Suppose we solve $\frac{dy}{dx} = \frac{1 + y}{2 + x} .$ Which can be written as the following and integrating both sides w.r.t. $y$ and $x$: $\int\frac{1}{1 + y}dy = \int\frac{1}{2 +x}dx ,$ we get $\ln(1+y) = \ln(2+x) + C$ One of the book says:

It's convenient to write the constant $C$ as the logarithm of some other constant $A$: $ \ln(1+y) = \ln(2+x) + \ln(A) \implies \ln A(2 + x)$ $ \therefore (1 + y) = A(2 + x)$

Question: Why is it "convenient to write the constant $C$ as the logarithm of some other constant $A$"? What liberty do we have to write $\ln(A)$ instead of just $C$? I think I am unaware of what a logarithm of a constant is. I mean the significance of it.

  • 0
    ${\int} \dfrac{1}{y}dy = \log|x| + c$2011-12-27

2 Answers 2

6

It is convenient because it allows you to write both sides of an equation as a logarithm, and then use the fact that $\ln(a)=\ln(b)$ implies $a=b$.

You have liberty to do so because $\ln$ is a surjective function, meaning that every real number has the form $\ln(A)$ for some $A>0$.

However, it is also unnecessary to do so, so do not worry if this style of argument seems unnatural at present.
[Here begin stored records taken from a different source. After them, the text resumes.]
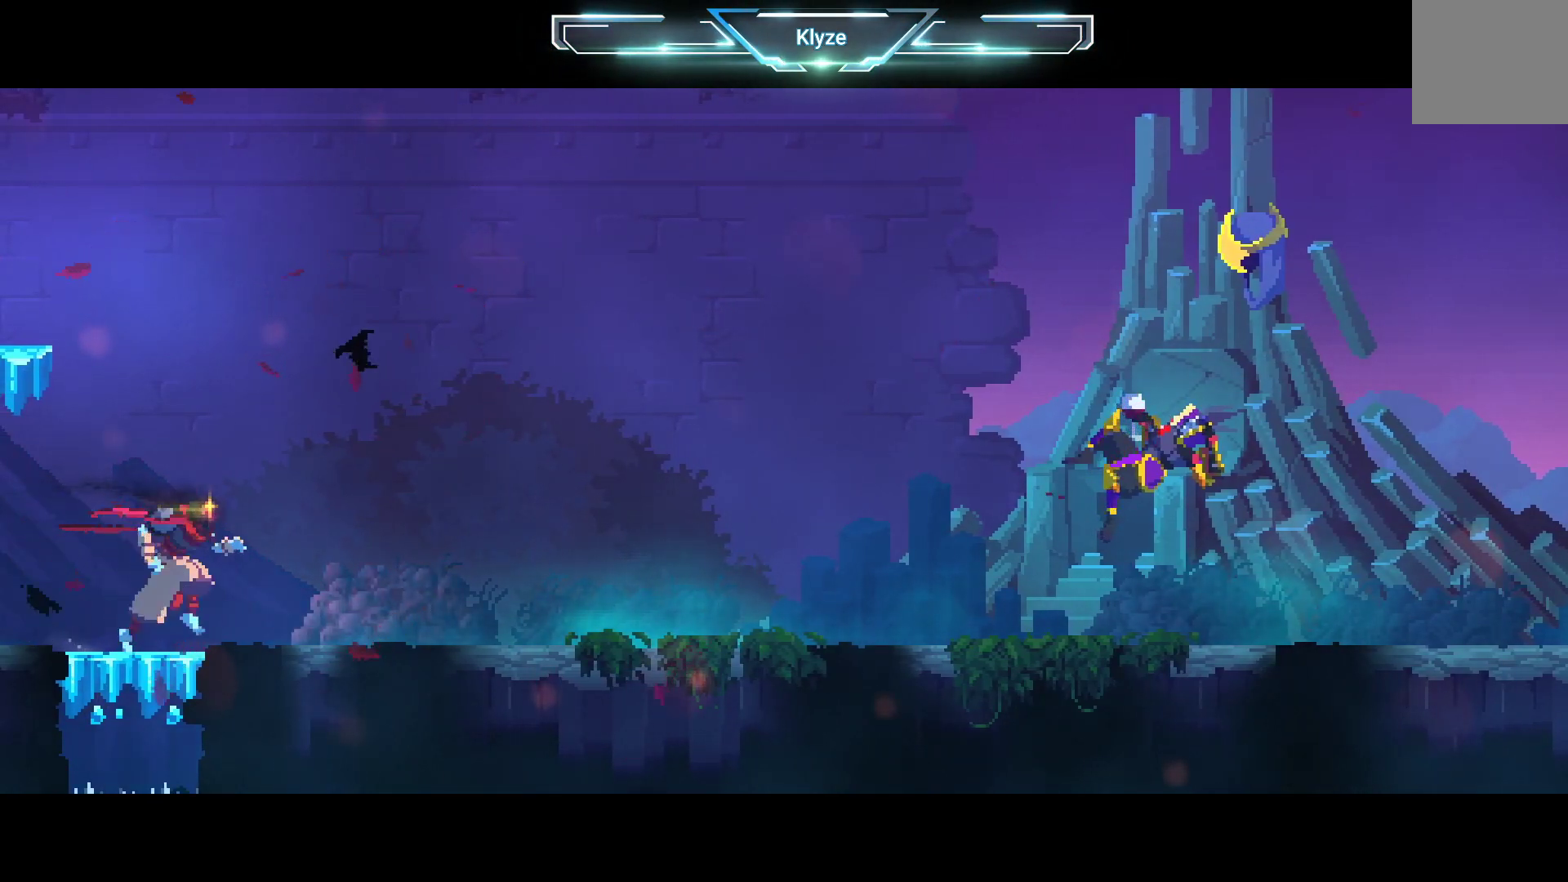
{"buttons": [], "left_stick": "center", "right_stick": "center", "events": []}
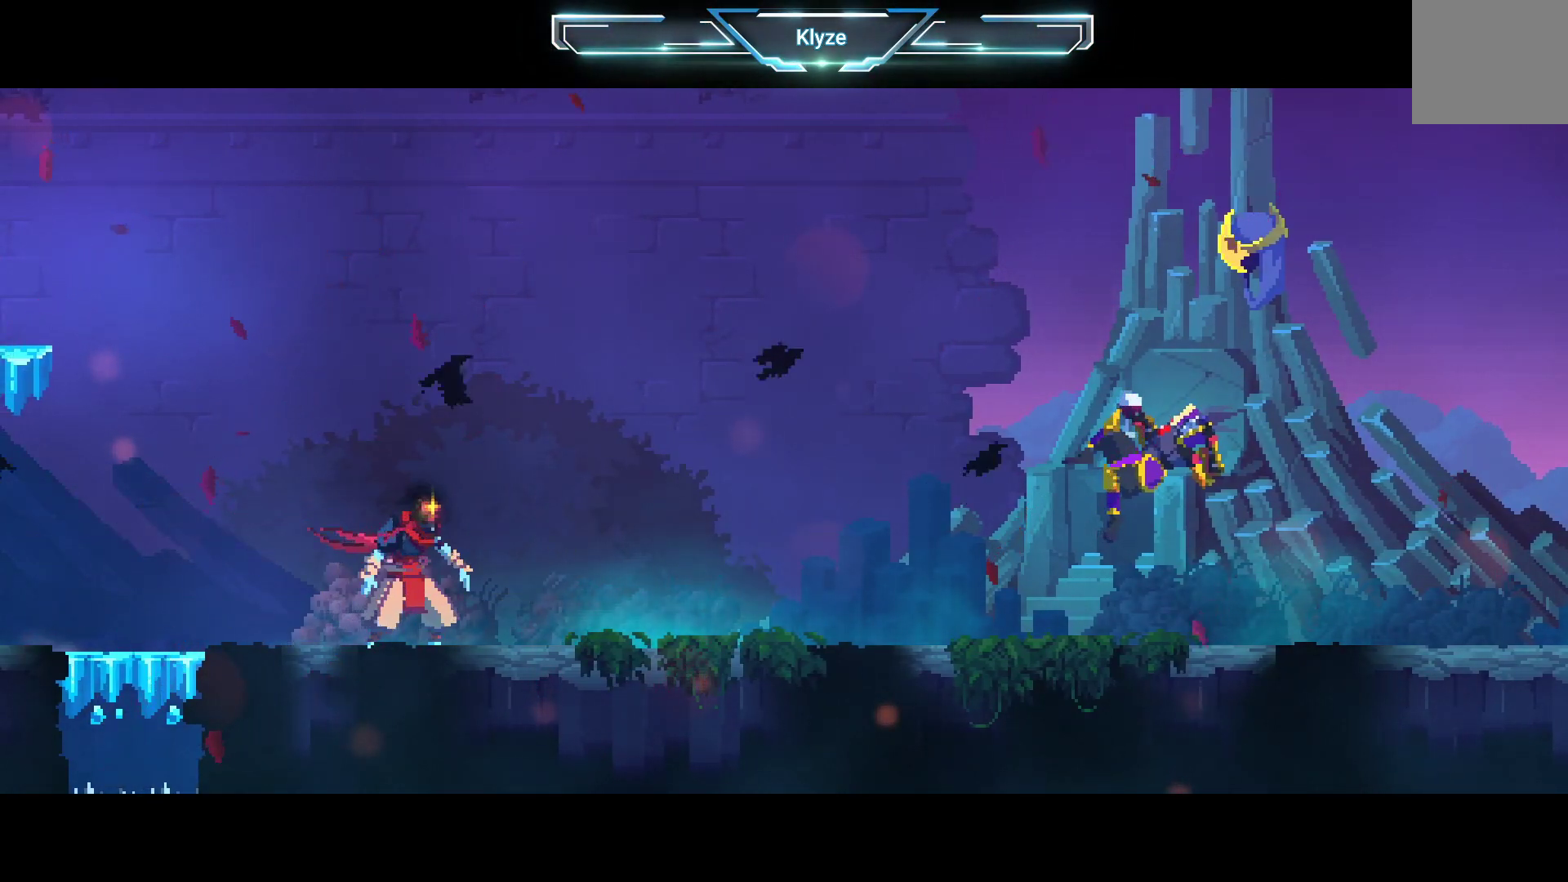
{"buttons": [], "left_stick": "center", "right_stick": "center", "events": []}
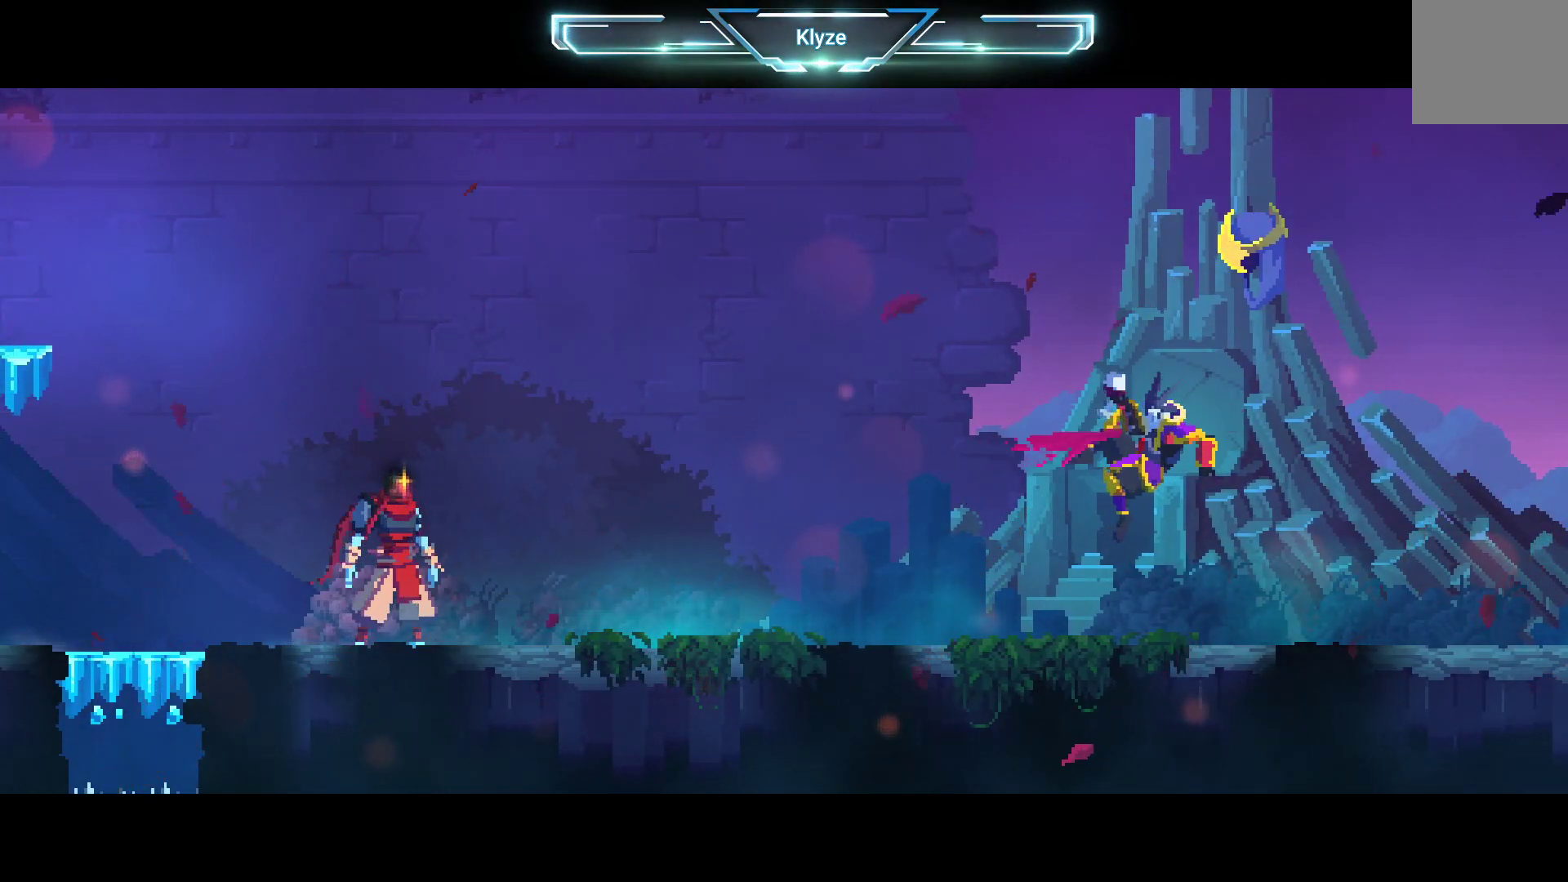
{"buttons": [], "left_stick": "center", "right_stick": "center", "events": []}
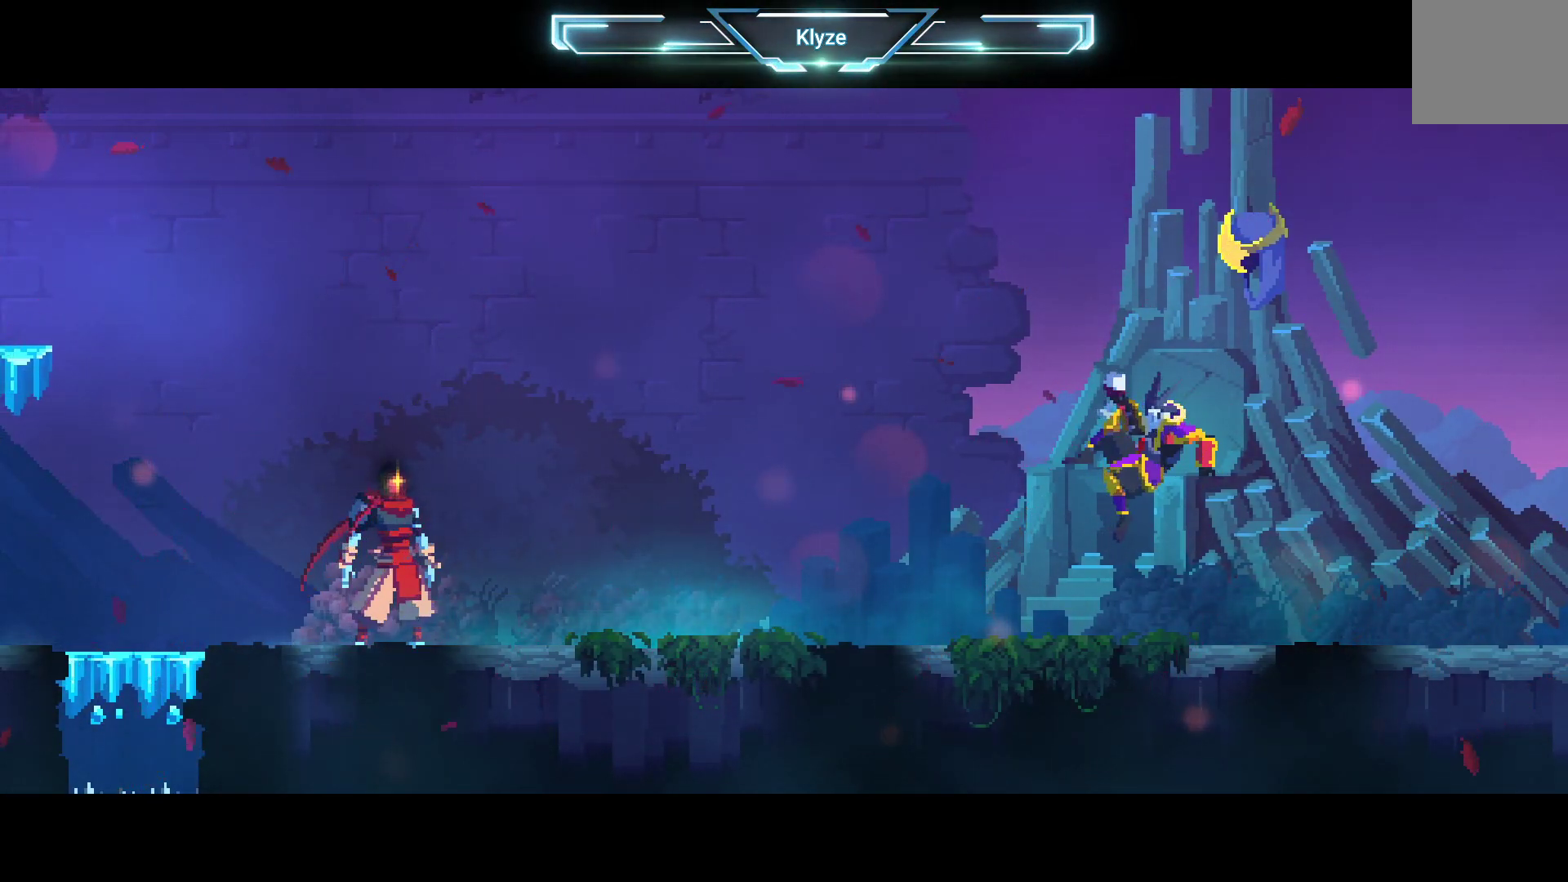
{"buttons": [], "left_stick": "center", "right_stick": "center", "events": []}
From $\ln(1+y)=\ln(2+x)+C$, you can exponentiate to get $1+y=e^C(2+x)$, and then recognize that $e^C$ is also an arbitrary (but positive) constant, and you might as well call it $A$.

A side note: $\ln(1+y)=\ln(2+x)+C$ is not quite a valid deduction, unless you are assuming that $y>-1$ and $x>-2$.

  • 1
    Usually you will be solving the DE given some *initial condition* $y(a)=b$. Depending on whether or not a>-2, and on whether or not b >-1, you may need to make some sign changes in your solution, since for $w$ negative, there is no real number $r$ such that $r=\ln w$, but $\int \frac{dw}{w}$ makes sense for w<0.2011-12-27
3

As I said in my answer to your last question, what we need when solving a differential equation (a simple example of which is taking a definite integral) is a constant of integration that can take on any real value. For this reason, we cannot write $A^2$ as our constant of integration, because we can never get a negative value for $A^2$ by plugging in a real value for $A$. However, we can write $\ln(A)$ for our constant because for any real number $r$ we get our constant of integration equal to $r$ when we plug in $e^r$ for $A$.

As for why using $\ln(A)$ as the constant of integration is more convenient than using $C$, its just so that you can write $(1+y)=A(2+x)$ rather than $(1+y)=e^C(2+x)$, and whoever wrote your textbook decided the first was a nicer expression.